La véritable rupture dans les équilibres internationaux tient au confinement. Il ne concerne pas seulement les familles, les économies nationales et les scènes politiques. Le confinement est géopolitique.

En quelques semaines, les mesures de prophylaxie décidées par les Etats ont interrompu les grands flux de la mondialisation. La circulation touristique a chuté de 70% selon l’Organisation Internationale du Tourisme (OIT) et les mouvements migratoires ont été stoppés par le rétablissement des frontières administratives et sanitaires. Le commerce international a lui aussi chuté si bien que la récession mondiale anticipée par le FMI dépasse les -3% pour 2020. Il est beaucoup trop tôt pour annoncer une « démondialisation » : elle est pour le moment suspendue par l’urgence. Mais nous apprenons tous à vivre avec moins de mondialisation.
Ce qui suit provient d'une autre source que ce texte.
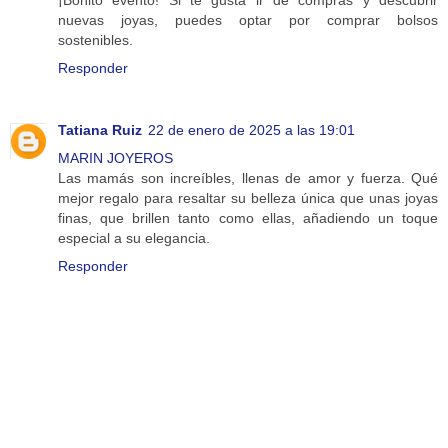
¡Bonito evento! Si te gusta ir de compras y descubrir
nuevas joyas, puedes optar por comprar bolsos
sostenibles.
Responder
Tatiana Ruiz
22 de enero de 2025 a las 19:01
MARIN JOYEROS
Las mamás son increíbles, llenas de amor y fuerza. Qué
mejor regalo para resaltar su belleza única que unas joyas
finas, que brillen tanto como ellas, añadiendo un toque
especial a su elegancia.
Responder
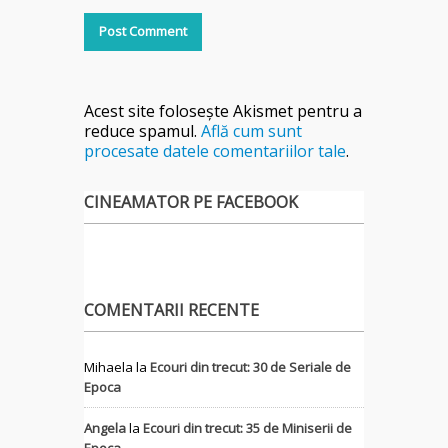
Acest site folosește Akismet pentru a
reduce spamul.
Află cum sunt
procesate datele comentariilor tale
.
CINEAMATOR PE FACEBOOK
COMENTARII RECENTE
Mihaela
la
Ecouri din trecut: 30 de Seriale de
Epoca
Angela
la
Ecouri din trecut: 35 de Miniserii de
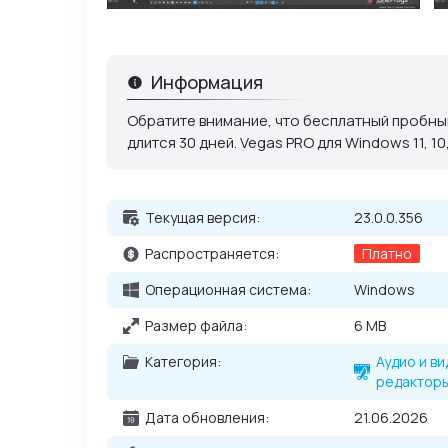
Большая коллекция фильтров и специальных
Информация
Обратите внимание, что бесплатный пробный
длится 30 дней. Vegas PRO для Windows 11, 10
Текущая версия:
23.0.0.356
Распространяется:
Платно
Операционная система:
Windows
Размер файла:
6 MB
Категория:
Аудио и в
редактор
Дата обновления:
21.06.2026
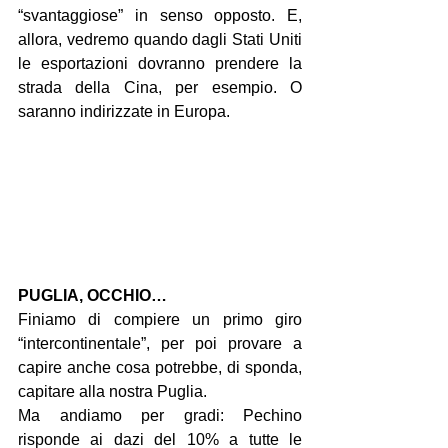
“svantaggiose” in senso opposto. E, 
allora, vedremo quando dagli Stati Uniti 
le esportazioni dovranno prendere la 
strada della Cina, per esempio. O 
saranno indirizzate in Europa.
PUGLIA, OCCHIO…
Finiamo di compiere un primo giro 
“intercontinentale”, per poi provare a 
capire anche cosa potrebbe, di sponda, 
capitare alla nostra Puglia.
Ma andiamo per gradi: Pechino 
risponde ai dazi del 10% a tutte le 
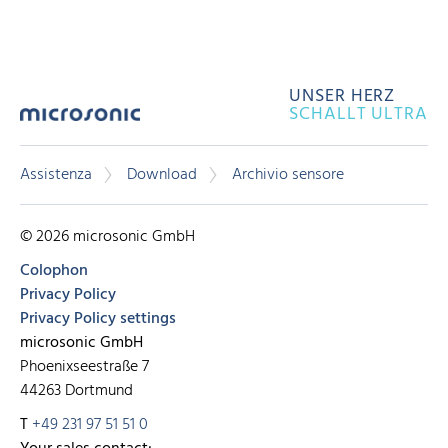
UNSER HERZ
SCHALLT ULTRA
Assistenza
Download
Archivio sensore
© 2026 microsonic GmbH
Colophon
Privacy Policy
Privacy Policy settings
microsonic GmbH
Phoenixseestraße 7
44263 Dortmund
T
+49 231 97 51 51 0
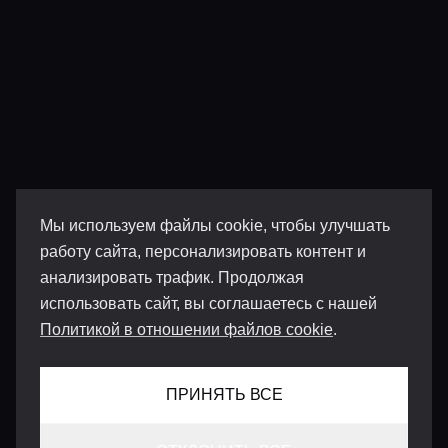
Мы используем файлы cookie, чтобы улучшать
работу сайта, персонализировать контент и
анализировать трафик. Продолжая
использовать сайт, вы соглашаетесь с нашей
Политикой в отношении файлов cookie
.
ПРИНЯТЬ ВСЕ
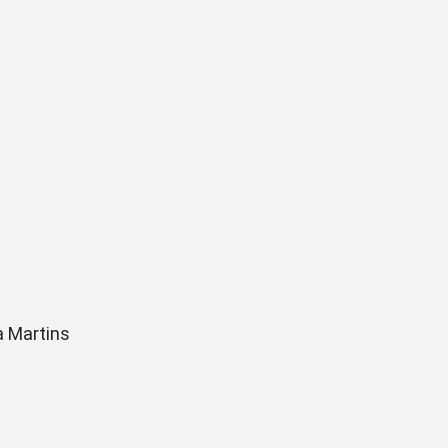
a Martins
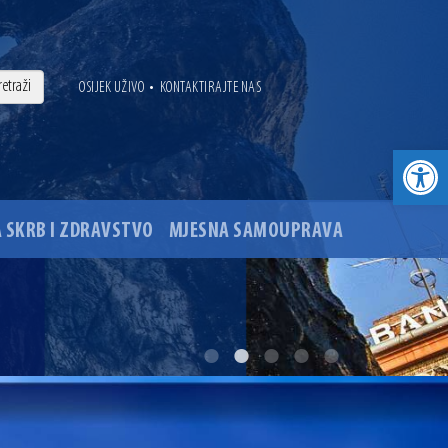
•
OSIJEK UŽIVO
KONTAKTIRAJTE NAS
Open toolbar
 SKRB I ZDRAVSTVO
MJESNA SAMOUPRAVA
. godine
ovu glavnog osječkog Trga Ante Starčevića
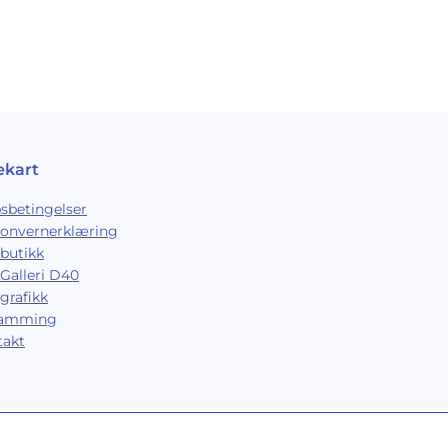
ekart
sbetingelser
sonvernerklæring
butikk
Galleri D40
grafikk
ramming
takt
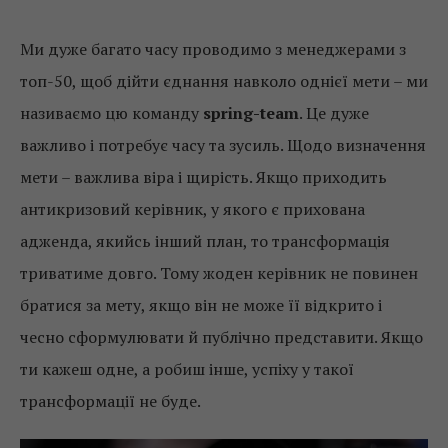
Ми дуже багато часу проводимо з менеджерами з
топ-50, щоб дійти єднання навколо однієї мети – ми
називаємо цю команду
spring-team
. Це дуже
важливо і потребує часу та зусиль. Щодо визначення
мети – важлива віра і щирість. Якщо приходить
антикризовий керівник, у якого є прихована
адженда, якийсь інший план, то трансформація
триватиме довго. Тому жоден керівник не повинен
братися за мету, якщо він не може її відкрито і
чесно сформулювати й публічно представити. Якщо
ти кажеш одне, а робиш інше, успіху у такої
трансформації не буде.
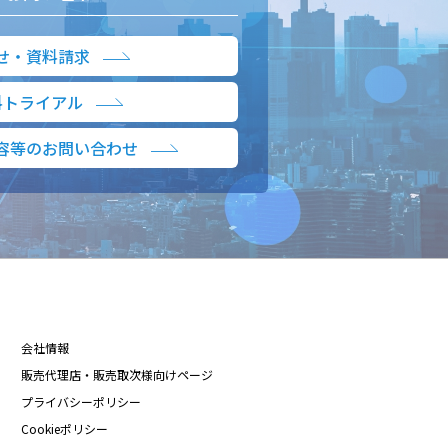
せ・資料請求
料トライアル
容等のお問い合わせ
会社情報
販売代理店・販売取次様向けページ
プライバシーポリシー
Cookieポリシー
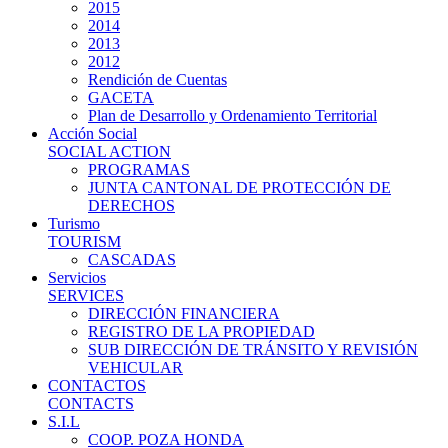
2015
2014
2013
2012
Rendición de Cuentas
GACETA
Plan de Desarrollo y Ordenamiento Territorial
Acción Social
SOCIAL ACTION
PROGRAMAS
JUNTA CANTONAL DE PROTECCIÓN DE
DERECHOS
Turismo
TOURISM
CASCADAS
Servicios
SERVICES
DIRECCIÓN FINANCIERA
REGISTRO DE LA PROPIEDAD
SUB DIRECCIÓN DE TRÁNSITO Y REVISIÓN
VEHICULAR
CONTACTOS
CONTACTS
S.I.L
COOP. POZA HONDA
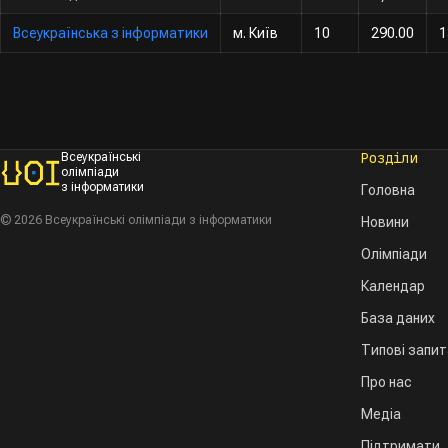
Всеукраїнська з інформатики
м. Київ
10
290.00
1
Розділи
Всеукраїнські
олімпіади
з інформатики
Головна
© 2026 Всеукраїнські олімпіади з інформатики
Новини
Олімпіади
Календар
База даних
Типові запи
Про нас
Медіа
Підтримати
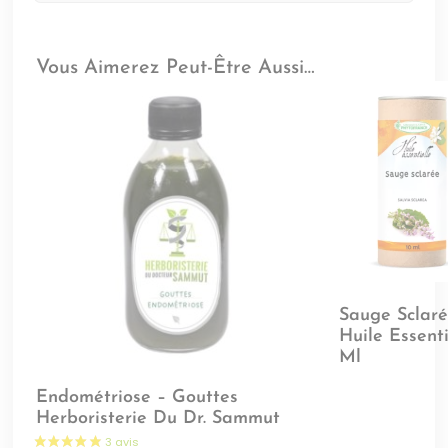
Vous Aimerez Peut-Être Aussi…
Sauge Sclar
Huile Essenti
Ml
Endométriose – Gouttes
Herboristerie Du Dr. Sammut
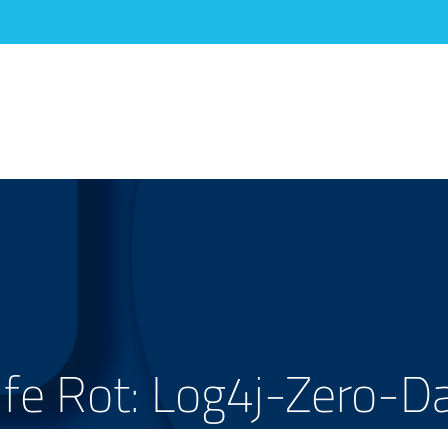
fe Rot: Log4j-Zero-D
Le corollaire de cette rupture est le grand retour des Etats. Ils ont repris leurs habits du 19ème siècle et imposé des limitations drastiques aux libertés fondamentales pour fermer et quadriller leurs territoires. En matière économique, ils ont amplement et donc durablement accru leur périmètre d’intervention en se substituant aux acteurs économiques privés. Le monde de demain devra composer avec la résurgence assumée des autorités étatiques. Loin de se contenter du rôle de stimulateurs de l’économie, ils la gèreront. Loin d’accepter de s’effacer devant l’économie internationale autonome, ils voudront façonner la mondialisation selon leurs priorités.